22 August 2018 | Herpreet Kaur Grewal
BSI, the business standards company, has published the revised international standard for auditing management systems, BS EN ISO 19011:2018.
The document provides comprehensive guidance on all types of audits, whether internal or external.
It covers the management of an audit programme, the planning and conducting of audits, and the competence of audit teams.
ISO 19011 is applicable to all organisations that need to plan and conduct internal or external audits of management systems, with guidance that can be used by large audit teams or scaled down for smaller organisations wishing to learn more about how to audit their own management systems.

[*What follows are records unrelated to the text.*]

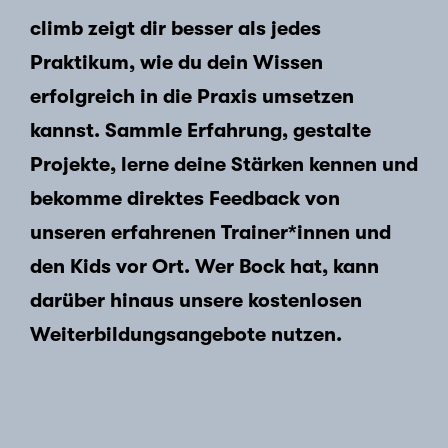
climb zeigt dir besser als jedes
Praktikum, wie du dein Wissen
erfolgreich in die Praxis umsetzen
kannst. Sammle Erfahrung, gestalte
Projekte, lerne deine Stärken kennen und
bekomme direktes Feedback von
unseren erfahrenen Trainer*innen und
den Kids vor Ort. Wer Bock hat, kann
darüber hinaus unsere kostenlosen
Weiterbildungsangebote nutzen.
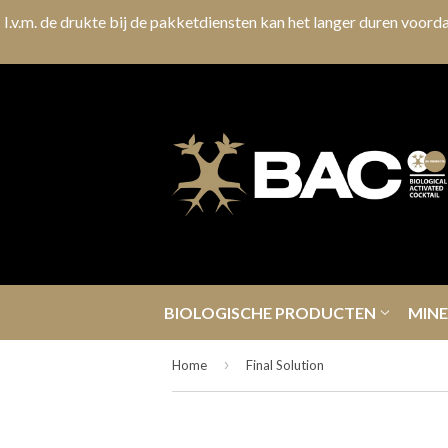
I.v.m. de drukte bij de pakketdiensten kan het langer duren voorda
BIOLOGISCHE PRODUCTEN
MIN
›
Home
Final Solution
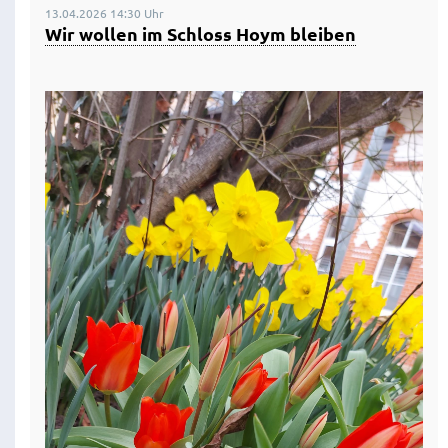
13.04.2026 14:30 Uhr
Wir wollen im Schloss Hoym bleiben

The main differences between the 2018 edition and the previous edition are:
- Addition of the risk-based approach to the principles of auditing;
- Expansion of the guidance on managing an audit programme, including audit programme risk;
- Expansion of the guidance on conducting an audit, particularly the section on audit planning;
- Expansion of the generic competence requirements for auditors;
- Adjustment of terminology to reflect the process and not the form it takes (e.g. 'reporting' rather than 'report');
- Removal of the competence requirements for auditing specific management system disciplines; and
- Expansion of guidance on auditing new concepts such as context, leadership and commitment, virtual audits, compliance and supply chain.
Anne Hayes, head of governance and resilience at BSI, said: "Audits are integral to the effective use of management systems and play an important role in identifying improvements for the business. ISO 19011 provides comprehensive guidance for any organisation wishing to audit professionally and effectively for the good of their business."